Print every line of the listing below without any changes, but leave the pictures out of your answer.

Saved data entries:
______________________________

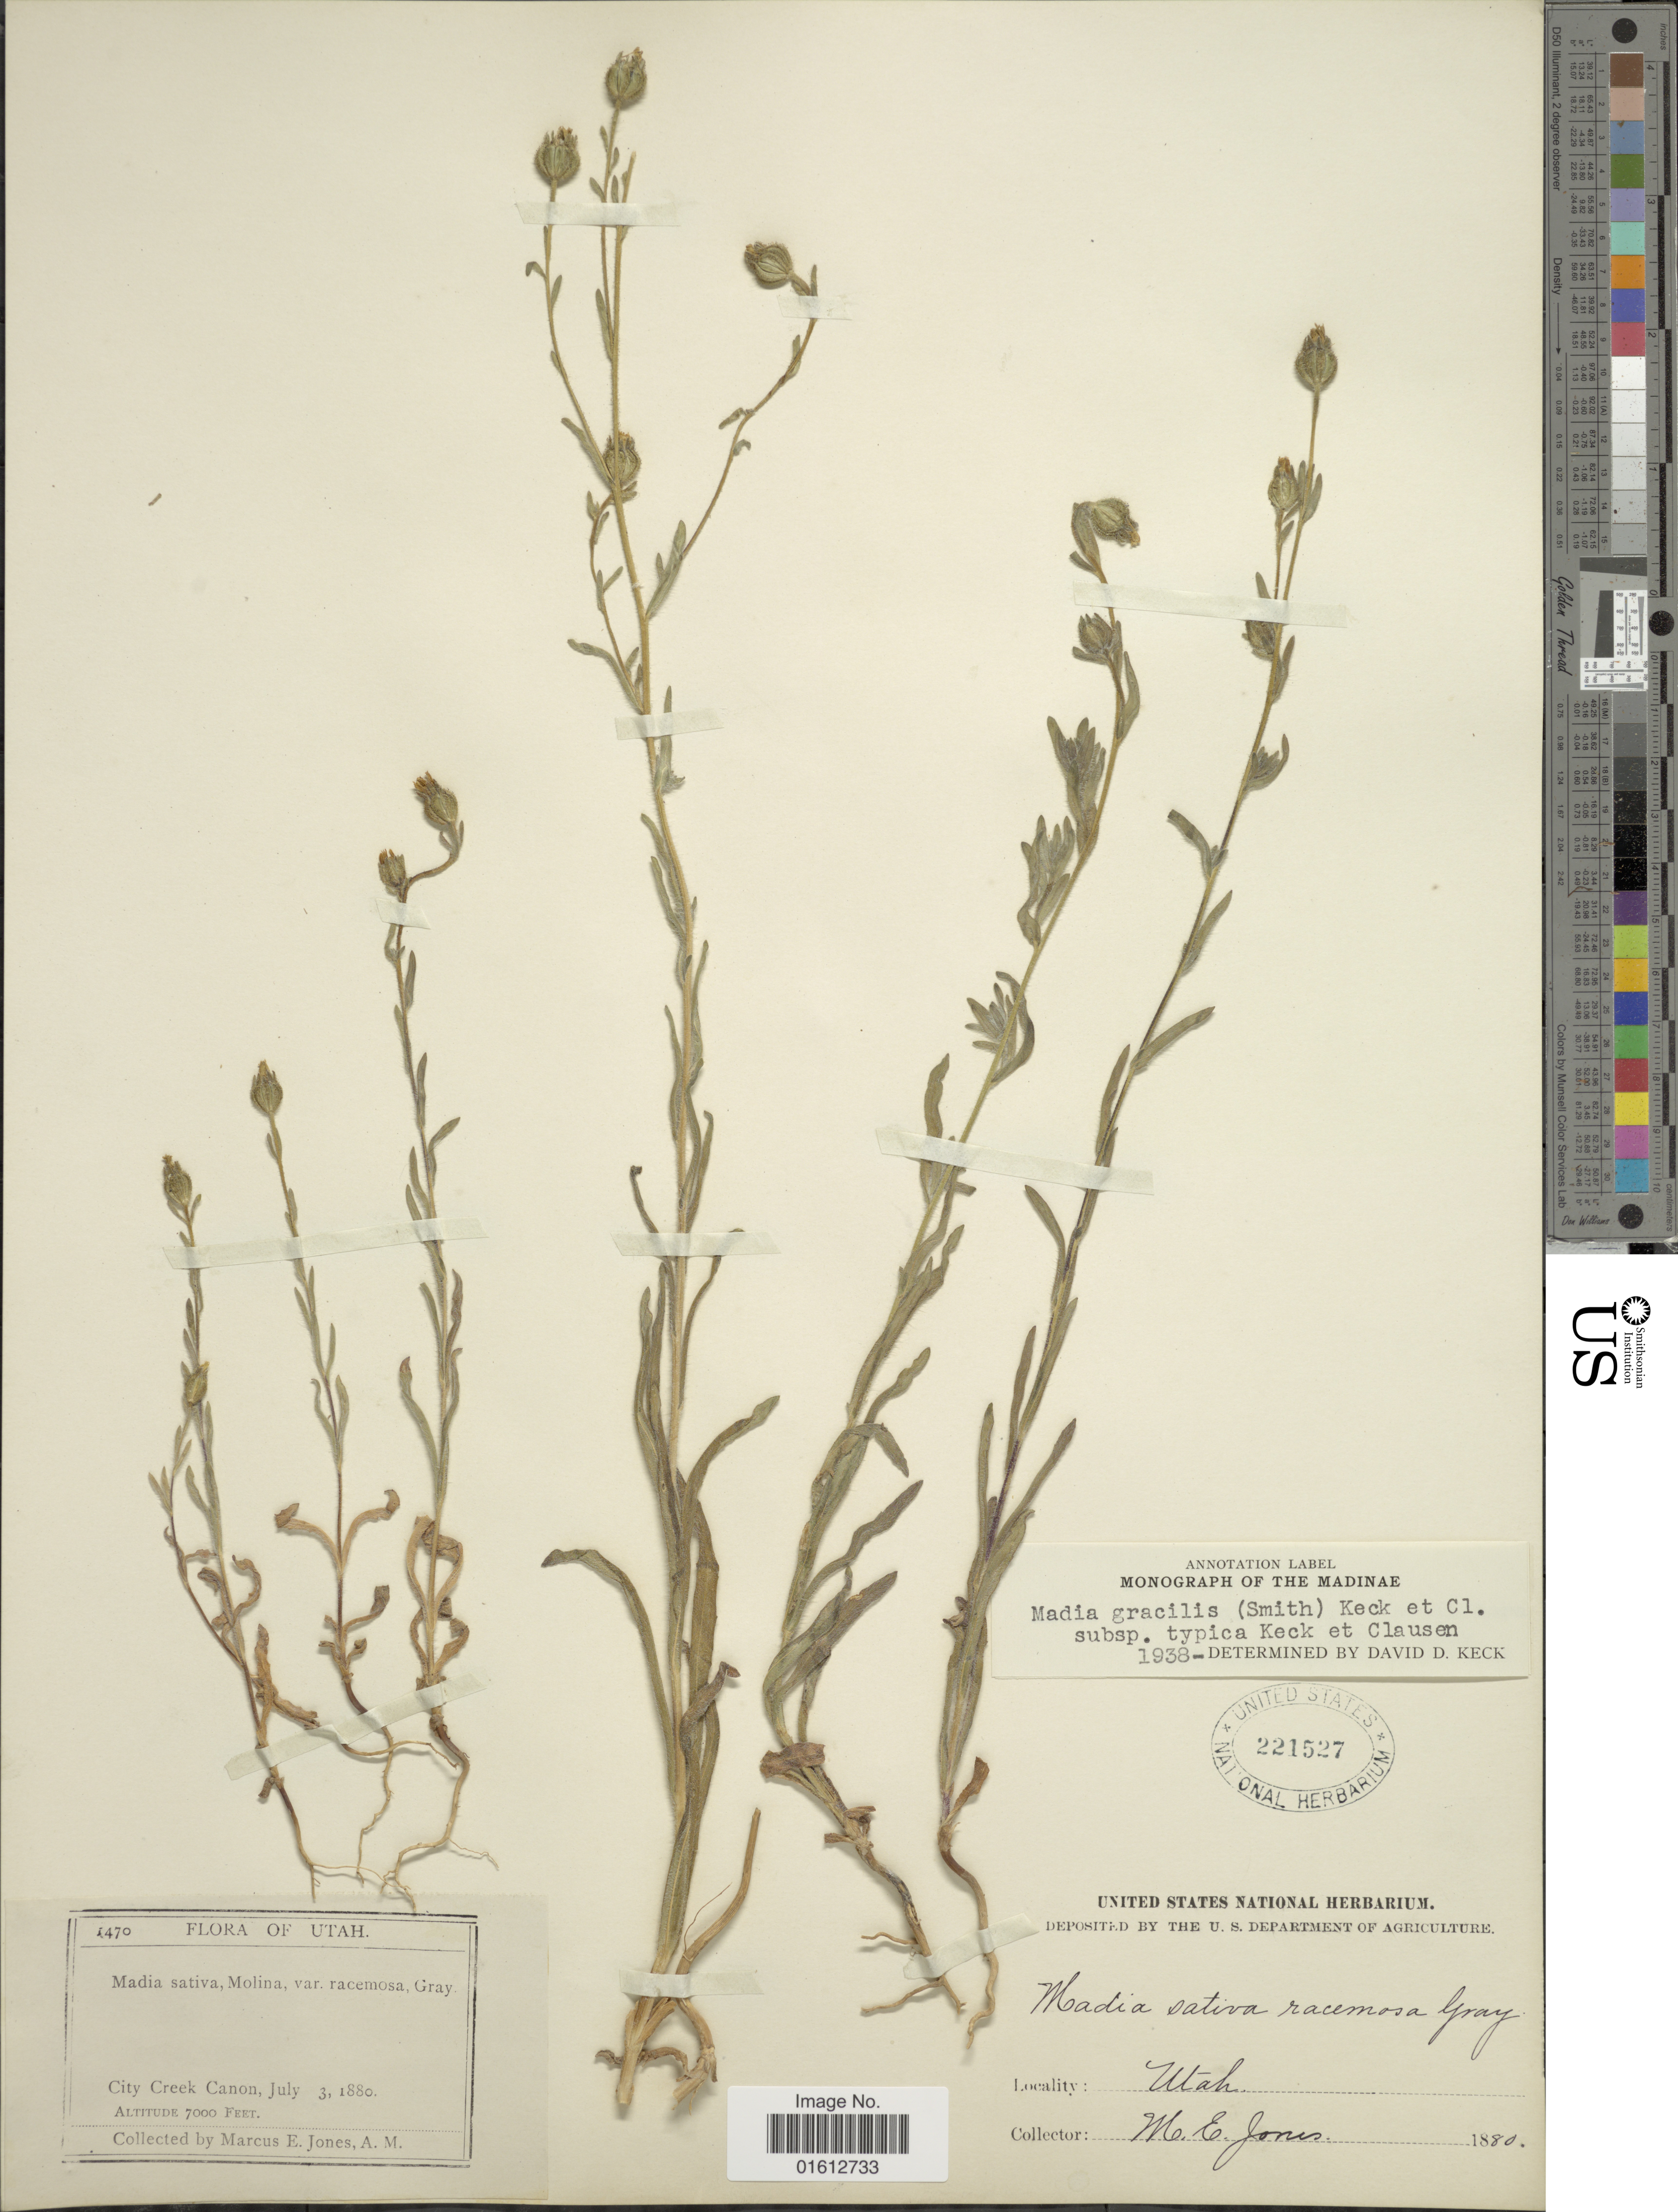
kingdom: Plantae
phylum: Tracheophyta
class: Magnoliopsida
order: Asterales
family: Asteraceae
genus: Madia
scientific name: Madia gracilis subsp. gracilis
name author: (Sm.) D.D. Keck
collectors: M. E. Jones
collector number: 1470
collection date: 1880-07-03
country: United States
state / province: Utah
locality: City Creek Canon.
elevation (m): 2134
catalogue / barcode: US 221527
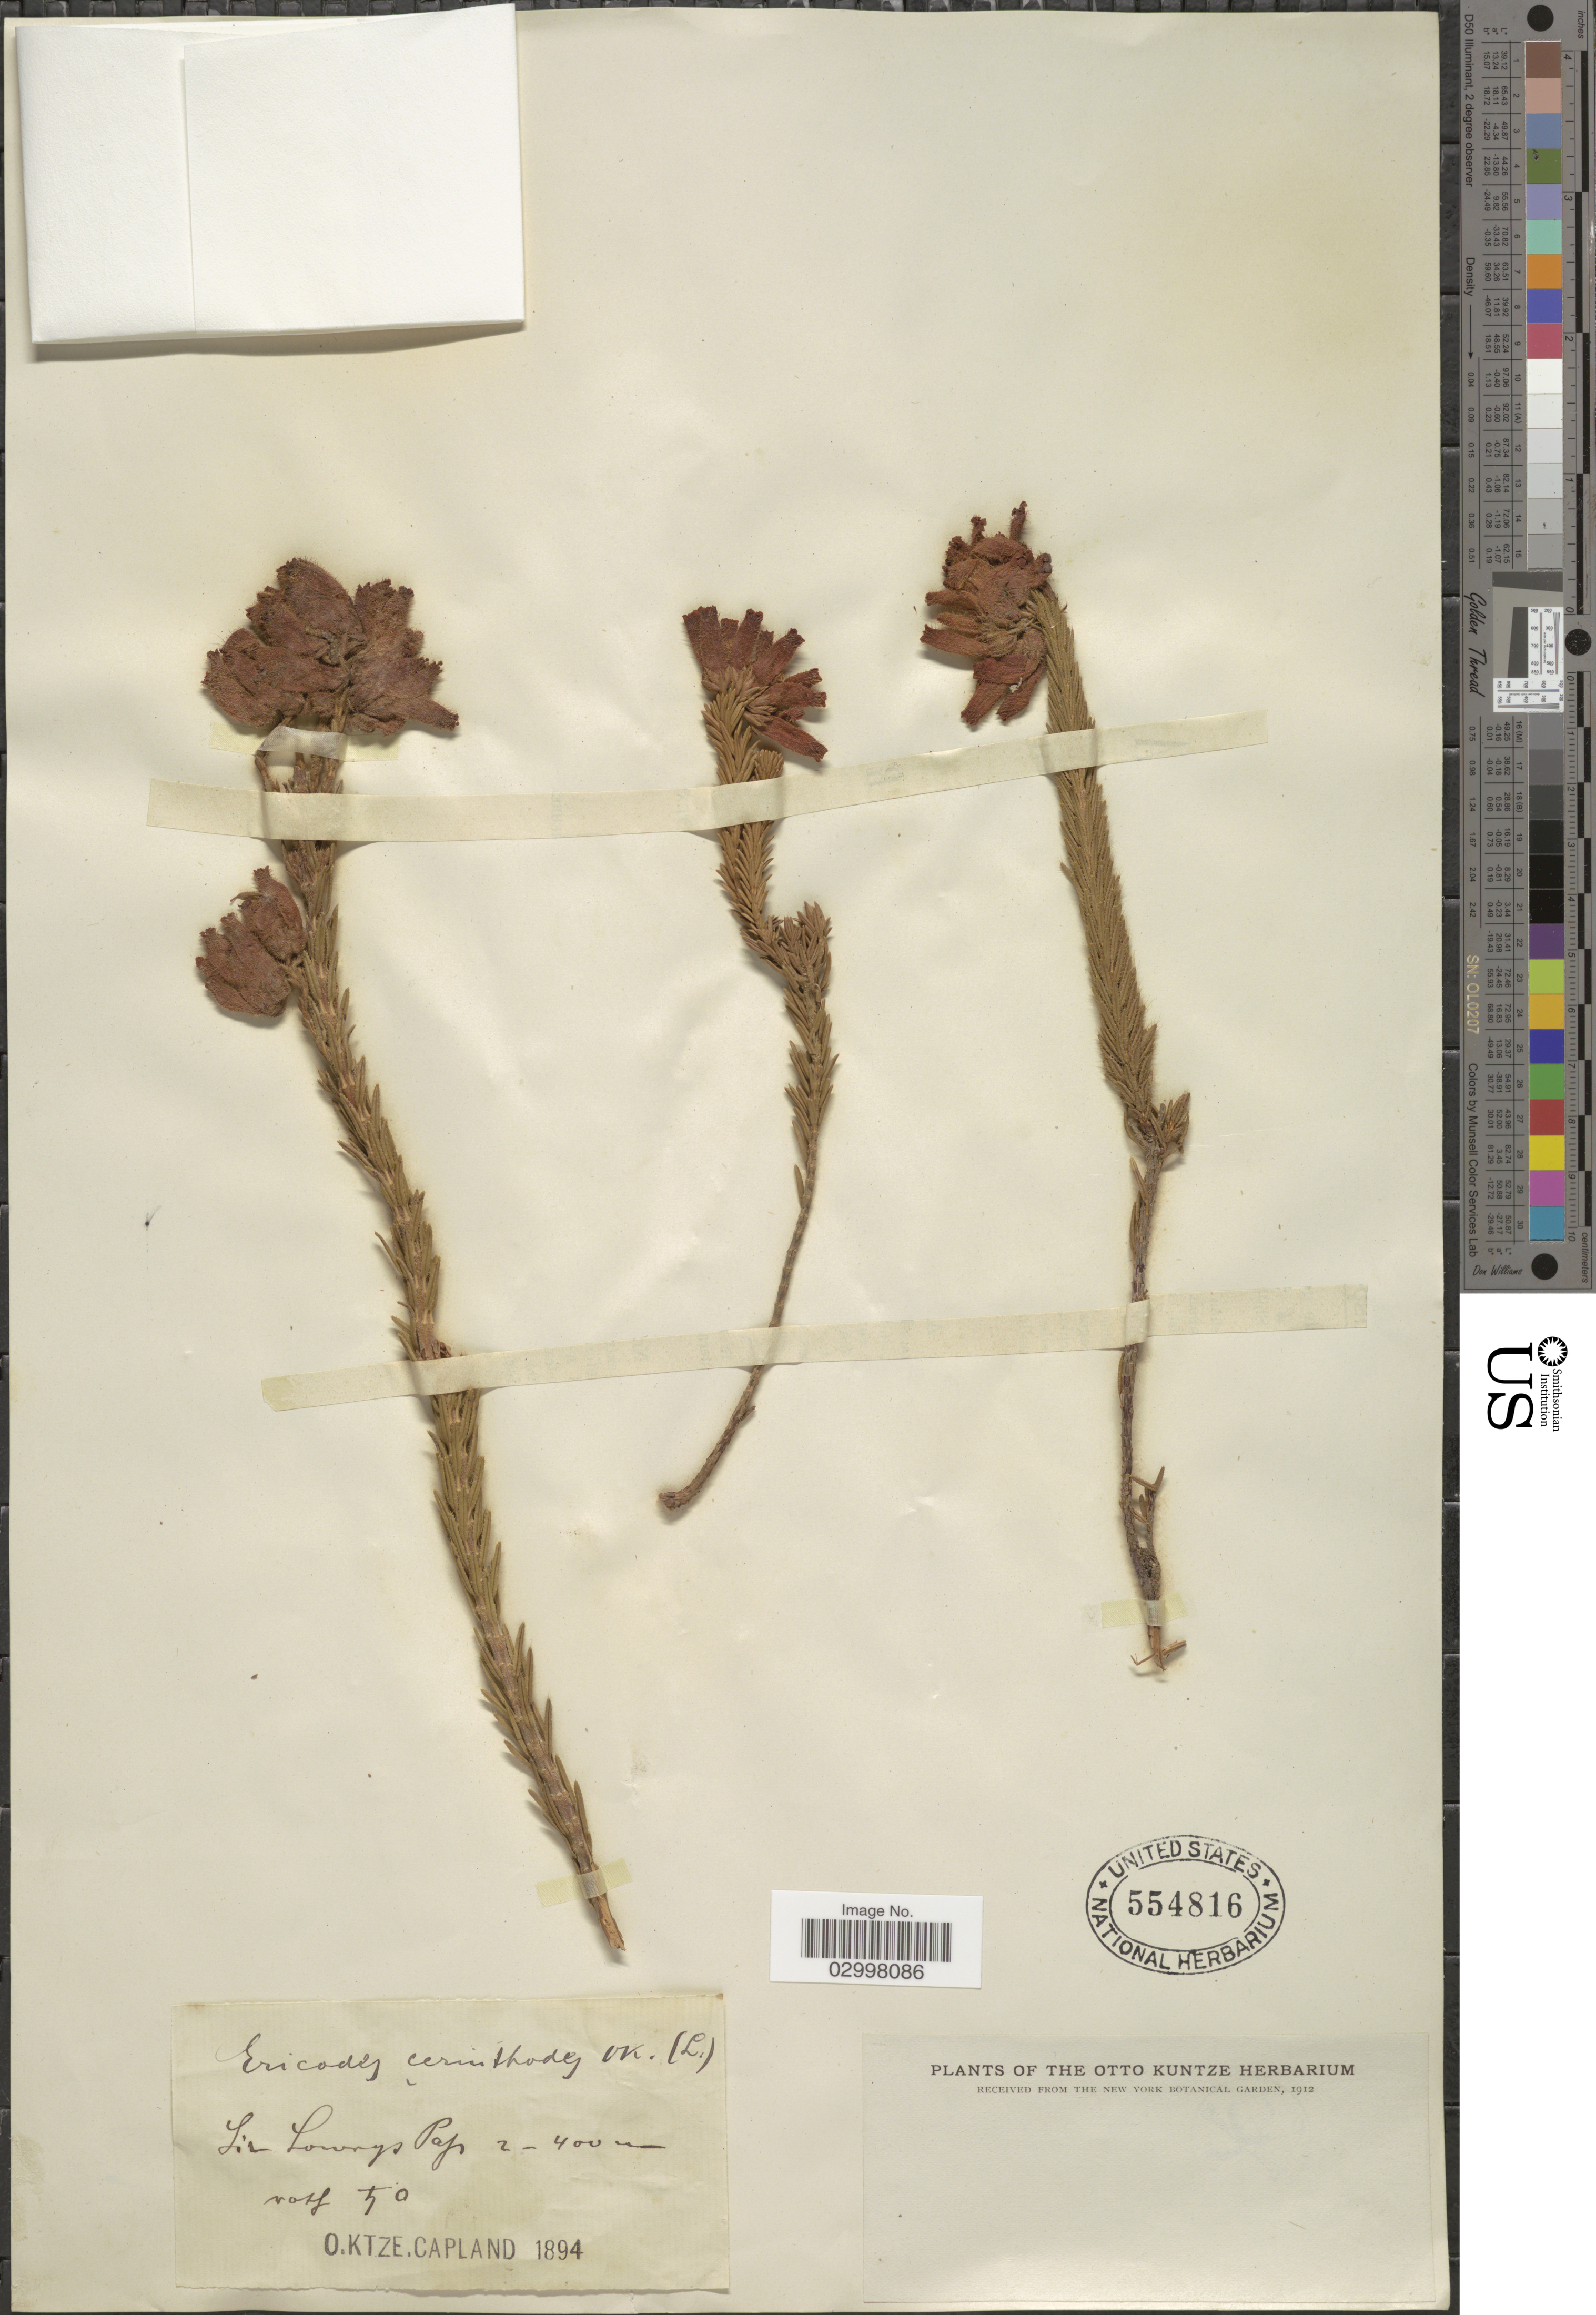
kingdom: Plantae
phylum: Tracheophyta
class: Magnoliopsida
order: Ericales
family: Ericaceae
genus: Erica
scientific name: Erica cerinthoides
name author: L.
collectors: C.E.O. Kuntze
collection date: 1894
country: South Africa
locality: Sir Lowrys Pass.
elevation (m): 200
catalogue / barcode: US 554816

______________________________

[CORRECT RESULT]
kingdom: Plantae
phylum: Tracheophyta
class: Magnoliopsida
order: Asterales
family: Asteraceae
genus: Madia
scientific name: Madia gracilis subsp. gracilis
name author: (Sm.) D.D. Keck
collectors: M. E. Jones
collector number: 1470
collection date: 1880-07-03
country: United States
state / province: Utah
locality: City Creek Canon.
elevation (m): 2134
catalogue / barcode: US 221527
kingdom: Plantae
phylum: Tracheophyta
class: Magnoliopsida
order: Ericales
family: Ericaceae
genus: Erica
scientific name: Erica cerinthoides
name author: L.
collectors: C.E.O. Kuntze
collection date: 1894
country: South Africa
locality: Sir Lowrys Pass.
elevation (m): 200
catalogue / barcode: US 554816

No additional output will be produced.